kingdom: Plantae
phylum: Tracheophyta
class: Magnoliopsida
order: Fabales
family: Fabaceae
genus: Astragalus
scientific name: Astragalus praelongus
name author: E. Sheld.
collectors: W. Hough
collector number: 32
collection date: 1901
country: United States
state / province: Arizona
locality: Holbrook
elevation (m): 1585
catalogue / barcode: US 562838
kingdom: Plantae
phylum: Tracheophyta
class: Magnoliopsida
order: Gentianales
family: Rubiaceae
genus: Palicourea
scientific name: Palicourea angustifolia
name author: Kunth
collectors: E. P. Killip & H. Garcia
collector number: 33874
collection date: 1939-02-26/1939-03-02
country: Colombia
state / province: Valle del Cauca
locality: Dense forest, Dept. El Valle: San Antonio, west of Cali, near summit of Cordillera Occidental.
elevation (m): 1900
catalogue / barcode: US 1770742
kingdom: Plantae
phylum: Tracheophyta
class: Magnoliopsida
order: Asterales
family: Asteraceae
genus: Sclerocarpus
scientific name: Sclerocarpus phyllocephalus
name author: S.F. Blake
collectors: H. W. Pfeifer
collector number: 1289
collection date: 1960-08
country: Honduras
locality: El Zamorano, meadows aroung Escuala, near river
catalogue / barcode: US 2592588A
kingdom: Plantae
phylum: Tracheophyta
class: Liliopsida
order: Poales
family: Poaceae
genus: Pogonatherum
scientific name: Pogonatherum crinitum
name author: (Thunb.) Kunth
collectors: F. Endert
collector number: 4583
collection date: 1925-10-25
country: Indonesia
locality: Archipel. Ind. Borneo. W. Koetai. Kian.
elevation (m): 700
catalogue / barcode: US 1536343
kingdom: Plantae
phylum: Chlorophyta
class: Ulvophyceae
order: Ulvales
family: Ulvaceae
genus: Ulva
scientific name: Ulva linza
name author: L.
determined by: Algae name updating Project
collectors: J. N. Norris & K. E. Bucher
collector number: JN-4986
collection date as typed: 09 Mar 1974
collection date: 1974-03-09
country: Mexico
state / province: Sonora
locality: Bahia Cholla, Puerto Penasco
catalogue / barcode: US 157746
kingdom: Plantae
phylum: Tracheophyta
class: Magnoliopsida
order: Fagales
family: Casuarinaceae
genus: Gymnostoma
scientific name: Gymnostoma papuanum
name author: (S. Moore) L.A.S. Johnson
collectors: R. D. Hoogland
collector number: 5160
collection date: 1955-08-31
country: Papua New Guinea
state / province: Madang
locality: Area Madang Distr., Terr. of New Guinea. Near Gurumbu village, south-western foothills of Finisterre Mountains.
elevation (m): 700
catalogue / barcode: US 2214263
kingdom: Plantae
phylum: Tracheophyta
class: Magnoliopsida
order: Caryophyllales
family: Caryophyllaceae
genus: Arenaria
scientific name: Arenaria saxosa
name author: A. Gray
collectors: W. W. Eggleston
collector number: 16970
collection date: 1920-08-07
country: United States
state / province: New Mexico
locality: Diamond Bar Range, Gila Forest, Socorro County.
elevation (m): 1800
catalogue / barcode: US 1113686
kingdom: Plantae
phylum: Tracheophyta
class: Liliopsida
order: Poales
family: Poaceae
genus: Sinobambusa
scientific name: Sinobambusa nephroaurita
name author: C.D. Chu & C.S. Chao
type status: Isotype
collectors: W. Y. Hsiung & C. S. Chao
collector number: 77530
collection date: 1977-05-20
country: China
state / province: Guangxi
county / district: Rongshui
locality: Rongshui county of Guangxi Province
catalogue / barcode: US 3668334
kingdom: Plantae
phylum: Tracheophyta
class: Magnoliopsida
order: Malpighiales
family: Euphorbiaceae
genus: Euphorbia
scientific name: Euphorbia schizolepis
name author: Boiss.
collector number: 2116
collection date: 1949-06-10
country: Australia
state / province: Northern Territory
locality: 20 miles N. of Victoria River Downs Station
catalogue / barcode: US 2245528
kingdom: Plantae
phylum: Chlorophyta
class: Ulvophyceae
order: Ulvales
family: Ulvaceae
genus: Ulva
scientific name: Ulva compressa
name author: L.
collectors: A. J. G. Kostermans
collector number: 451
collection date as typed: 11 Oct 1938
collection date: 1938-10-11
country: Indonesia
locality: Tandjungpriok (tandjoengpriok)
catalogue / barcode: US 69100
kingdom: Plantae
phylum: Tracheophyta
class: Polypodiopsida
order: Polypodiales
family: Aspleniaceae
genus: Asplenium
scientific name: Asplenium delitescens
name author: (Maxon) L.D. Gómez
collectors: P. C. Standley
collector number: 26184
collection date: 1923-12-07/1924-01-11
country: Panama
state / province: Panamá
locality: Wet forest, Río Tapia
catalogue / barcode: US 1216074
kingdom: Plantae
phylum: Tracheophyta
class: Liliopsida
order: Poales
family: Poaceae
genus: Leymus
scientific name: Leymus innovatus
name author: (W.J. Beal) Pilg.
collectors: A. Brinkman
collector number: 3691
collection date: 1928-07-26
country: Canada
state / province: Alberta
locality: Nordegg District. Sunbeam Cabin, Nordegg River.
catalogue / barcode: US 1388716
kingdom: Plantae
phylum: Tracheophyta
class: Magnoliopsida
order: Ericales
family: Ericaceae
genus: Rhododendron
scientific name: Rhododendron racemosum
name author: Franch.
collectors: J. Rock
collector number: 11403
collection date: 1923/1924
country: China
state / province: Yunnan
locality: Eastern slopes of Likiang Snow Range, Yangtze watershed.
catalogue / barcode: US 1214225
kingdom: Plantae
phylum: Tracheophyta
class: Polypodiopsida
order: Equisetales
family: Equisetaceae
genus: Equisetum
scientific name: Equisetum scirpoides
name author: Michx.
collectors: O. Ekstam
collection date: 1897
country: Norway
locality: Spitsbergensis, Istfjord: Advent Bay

* **TASK PROMPT**
Rewrite all the rows above, changing every "collectors" to "collected by" and leaving everything else as it is.

* **REPLY**
kingdom: Plantae
phylum: Tracheophyta
class: Magnoliopsida
order: Fabales
family: Fabaceae
genus: Astragalus
scientific name: Astragalus praelongus
name author: E. Sheld.
collected by: W. Hough
collector number: 32
collection date: 1901
country: United States
state / province: Arizona
locality: Holbrook
elevation (m): 1585
catalogue / barcode: US 562838
kingdom: Plantae
phylum: Tracheophyta
class: Magnoliopsida
order: Gentianales
family: Rubiaceae
genus: Palicourea
scientific name: Palicourea angustifolia
name author: Kunth
collected by: E. P. Killip & H. Garcia
collector number: 33874
collection date: 1939-02-26/1939-03-02
country: Colombia
state / province: Valle del Cauca
locality: Dense forest, Dept. El Valle: San Antonio, west of Cali, near summit of Cordillera Occidental.
elevation (m): 1900
catalogue / barcode: US 1770742
kingdom: Plantae
phylum: Tracheophyta
class: Magnoliopsida
order: Asterales
family: Asteraceae
genus: Sclerocarpus
scientific name: Sclerocarpus phyllocephalus
name author: S.F. Blake
collected by: H. W. Pfeifer
collector number: 1289
collection date: 1960-08
country: Honduras
locality: El Zamorano, meadows aroung Escuala, near river
catalogue / barcode: US 2592588A
kingdom: Plantae
phylum: Tracheophyta
class: Liliopsida
order: Poales
family: Poaceae
genus: Pogonatherum
scientific name: Pogonatherum crinitum
name author: (Thunb.) Kunth
collected by: F. Endert
collector number: 4583
collection date: 1925-10-25
country: Indonesia
locality: Archipel. Ind. Borneo. W. Koetai. Kian.
elevation (m): 700
catalogue / barcode: US 1536343
kingdom: Plantae
phylum: Chlorophyta
class: Ulvophyceae
order: Ulvales
family: Ulvaceae
genus: Ulva
scientific name: Ulva linza
name author: L.
determined by: Algae name updating Project
collected by: J. N. Norris & K. E. Bucher
collector number: JN-4986
collection date as typed: 09 Mar 1974
collection date: 1974-03-09
country: Mexico
state / province: Sonora
locality: Bahia Cholla, Puerto Penasco
catalogue / barcode: US 157746
kingdom: Plantae
phylum: Tracheophyta
class: Magnoliopsida
order: Fagales
family: Casuarinaceae
genus: Gymnostoma
scientific name: Gymnostoma papuanum
name author: (S. Moore) L.A.S. Johnson
collected by: R. D. Hoogland
collector number: 5160
collection date: 1955-08-31
country: Papua New Guinea
state / province: Madang
locality: Area Madang Distr., Terr. of New Guinea. Near Gurumbu village, south-western foothills of Finisterre Mountains.
elevation (m): 700
catalogue / barcode: US 2214263
kingdom: Plantae
phylum: Tracheophyta
class: Magnoliopsida
order: Caryophyllales
family: Caryophyllaceae
genus: Arenaria
scientific name: Arenaria saxosa
name author: A. Gray
collected by: W. W. Eggleston
collector number: 16970
collection date: 1920-08-07
country: United States
state / province: New Mexico
locality: Diamond Bar Range, Gila Forest, Socorro County.
elevation (m): 1800
catalogue / barcode: US 1113686
kingdom: Plantae
phylum: Tracheophyta
class: Liliopsida
order: Poales
family: Poaceae
genus: Sinobambusa
scientific name: Sinobambusa nephroaurita
name author: C.D. Chu & C.S. Chao
type status: Isotype
collected by: W. Y. Hsiung & C. S. Chao
collector number: 77530
collection date: 1977-05-20
country: China
state / province: Guangxi
county / district: Rongshui
locality: Rongshui county of Guangxi Province
catalogue / barcode: US 3668334
kingdom: Plantae
phylum: Tracheophyta
class: Magnoliopsida
order: Malpighiales
family: Euphorbiaceae
genus: Euphorbia
scientific name: Euphorbia schizolepis
name author: Boiss.
collector number: 2116
collection date: 1949-06-10
country: Australia
state / province: Northern Territory
locality: 20 miles N. of Victoria River Downs Station
catalogue / barcode: US 2245528
kingdom: Plantae
phylum: Chlorophyta
class: Ulvophyceae
order: Ulvales
family: Ulvaceae
genus: Ulva
scientific name: Ulva compressa
name author: L.
collected by: A. J. G. Kostermans
collector number: 451
collection date as typed: 11 Oct 1938
collection date: 1938-10-11
country: Indonesia
locality: Tandjungpriok (tandjoengpriok)
catalogue / barcode: US 69100
kingdom: Plantae
phylum: Tracheophyta
class: Polypodiopsida
order: Polypodiales
family: Aspleniaceae
genus: Asplenium
scientific name: Asplenium delitescens
name author: (Maxon) L.D. Gómez
collected by: P. C. Standley
collector number: 26184
collection date: 1923-12-07/1924-01-11
country: Panama
state / province: Panamá
locality: Wet forest, Río Tapia
catalogue / barcode: US 1216074
kingdom: Plantae
phylum: Tracheophyta
class: Liliopsida
order: Poales
family: Poaceae
genus: Leymus
scientific name: Leymus innovatus
name author: (W.J. Beal) Pilg.
collected by: A. Brinkman
collector number: 3691
collection date: 1928-07-26
country: Canada
state / province: Alberta
locality: Nordegg District. Sunbeam Cabin, Nordegg River.
catalogue / barcode: US 1388716
kingdom: Plantae
phylum: Tracheophyta
class: Magnoliopsida
order: Ericales
family: Ericaceae
genus: Rhododendron
scientific name: Rhododendron racemosum
name author: Franch.
collected by: J. Rock
collector number: 11403
collection date: 1923/1924
country: China
state / province: Yunnan
locality: Eastern slopes of Likiang Snow Range, Yangtze watershed.
catalogue / barcode: US 1214225
kingdom: Plantae
phylum: Tracheophyta
class: Polypodiopsida
order: Equisetales
family: Equisetaceae
genus: Equisetum
scientific name: Equisetum scirpoides
name author: Michx.
collected by: O. Ekstam
collection date: 1897
country: Norway
locality: Spitsbergensis, Istfjord: Advent Bay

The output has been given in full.